1. The plaintiff is the daughter of one Rakhal. She sued for declaration that the defendant No. 1, who is said to have been adopted by Nirmola (defendant No. 2), the widow of Bir Chandra, son of Rakhal who predeceased his father (Rakhal), had not been legally and validly adopted, and that the said defendant is not entitled to divest the plaintiff of her interest in the estate of her father, and for khas possession.
2. The defendant No. 2 Nirmola is the mother and certificated guardian of the adopted son.
3. The suit was contested by the defendant No. 2 for self and as guardian of her minor son, on the ground that the plaintiff was unchaste that permission was given to the defendant No. 2 by her husband Bir Chandra to adopt defendant No. 1 and that he had been accordingly adopted.
4. Both the Courts below have concurred in finding that the plaintiff is not unchaste, that the estate left by her father had devolved upon her and that she could not be divested by the alleged adoption of defendant No. 1. They further held that the adoption had not been proved. The suit accordingly was decreed in favour of the plaintiff.
5. The defendants have appealed to this Court.
6. It is contended before us on behalf of the appellant that the plaintiff Bhabani was entitled to the estate left by her father when it was found that she was not unchaste, and that the question of the adoption of defendant No. 1 could not affect the interest of Bhabani as the estate of her father bad already vested in her and that in the circumstances it was unnecessary to consider the question of the adoption of the defendant No. 1.
7. The learned Pleader for the appellant has drawn our attention to the passage in the judgment of the District Judge where he says; 'Holding that if the plaintiff establishes that she was not disqualified she must succeed, the principal question for me to deal with is the question of her chastity. If she succeeds on that point, it becomes unnecessary to go into the question whether Bir Chandra gave his wife power to adopt.' Then he proceeds to consider the question and after finding that the plaintiff was not unchaste, the learned Judge held that 'on her father's death the property vested in the plaintiff. This, in my opinion, disposes of the whole case, my view being that the law is that even if the defendant No. 2 was empowered by her husband to adopt and did adopt a son to him, this would not affect the right of the plaintiff in Rakhal's property which had vested in her before the adoption. But as it may be held by another Court that this is a wrong view of the law and as the question of the authority to adopt has been argued out, I will give my findings on that point.'
8. It is contended before us that the question of adoption ought not to have been gone into in the view that the learned Judge took of the right of the plaintiff and that the finding on the point should be expunged.

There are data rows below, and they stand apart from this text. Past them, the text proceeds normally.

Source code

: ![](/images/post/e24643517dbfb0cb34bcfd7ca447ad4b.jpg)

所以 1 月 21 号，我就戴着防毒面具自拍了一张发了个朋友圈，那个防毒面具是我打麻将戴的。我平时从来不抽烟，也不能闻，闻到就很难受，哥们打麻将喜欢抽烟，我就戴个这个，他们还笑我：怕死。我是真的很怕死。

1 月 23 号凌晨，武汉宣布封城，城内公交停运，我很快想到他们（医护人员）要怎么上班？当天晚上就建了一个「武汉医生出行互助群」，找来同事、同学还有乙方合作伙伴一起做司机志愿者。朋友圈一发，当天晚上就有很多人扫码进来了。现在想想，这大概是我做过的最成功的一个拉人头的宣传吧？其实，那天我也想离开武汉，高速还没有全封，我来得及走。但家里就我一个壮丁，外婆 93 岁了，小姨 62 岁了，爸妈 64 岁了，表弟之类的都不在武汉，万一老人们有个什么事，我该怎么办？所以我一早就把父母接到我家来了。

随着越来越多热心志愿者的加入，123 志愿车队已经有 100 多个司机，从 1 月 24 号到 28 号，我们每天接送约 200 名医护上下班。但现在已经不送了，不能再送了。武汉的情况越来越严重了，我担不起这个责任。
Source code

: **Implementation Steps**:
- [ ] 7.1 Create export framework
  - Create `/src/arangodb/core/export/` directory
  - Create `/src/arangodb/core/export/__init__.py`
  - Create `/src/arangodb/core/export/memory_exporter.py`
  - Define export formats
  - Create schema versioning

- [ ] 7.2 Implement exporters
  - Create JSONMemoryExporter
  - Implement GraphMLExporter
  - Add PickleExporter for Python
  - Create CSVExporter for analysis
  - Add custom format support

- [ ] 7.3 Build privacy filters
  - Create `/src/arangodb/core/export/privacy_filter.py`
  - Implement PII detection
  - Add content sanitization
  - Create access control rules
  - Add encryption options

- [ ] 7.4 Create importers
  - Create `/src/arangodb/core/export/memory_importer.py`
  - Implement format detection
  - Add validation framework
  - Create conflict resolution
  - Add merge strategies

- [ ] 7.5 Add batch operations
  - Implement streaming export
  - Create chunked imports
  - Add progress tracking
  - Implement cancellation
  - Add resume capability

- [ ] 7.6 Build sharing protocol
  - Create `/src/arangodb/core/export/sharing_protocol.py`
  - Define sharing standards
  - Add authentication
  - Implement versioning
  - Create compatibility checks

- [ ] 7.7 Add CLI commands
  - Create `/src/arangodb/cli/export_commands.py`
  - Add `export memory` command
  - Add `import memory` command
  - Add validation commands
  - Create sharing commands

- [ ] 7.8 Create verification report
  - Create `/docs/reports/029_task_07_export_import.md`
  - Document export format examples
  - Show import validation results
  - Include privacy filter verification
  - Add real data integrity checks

9. We do not think that this should be done. The defendants invited the decision of the Court on the question of adoption on the ground that by the adoption, the plaintiff was divested of the estate, and evidence on the point was gone into on both sides. The Court of first instance decided the question against the defendants, the defendants appealed and urged that the adoption was proved, and even in the grounds of appeal to this Court the same point is taken. It is true that the defendant No. 1 is a minor. But his guardian took the chance of a favourable decision, and after having been defeated in both the Courts she now asks us to expunge the finding in order that the defendant No. 1 MAY fight out the matter again when he comes of age.
10. The plaintiff has got a son who is a minor and who would succeed to the estate on her death if there were no adoption. However that may be, having regard to the circumstances, we do not think that the finding on the question of adoption should be expunged.
11. The appeal is accordingly dismissed with costs.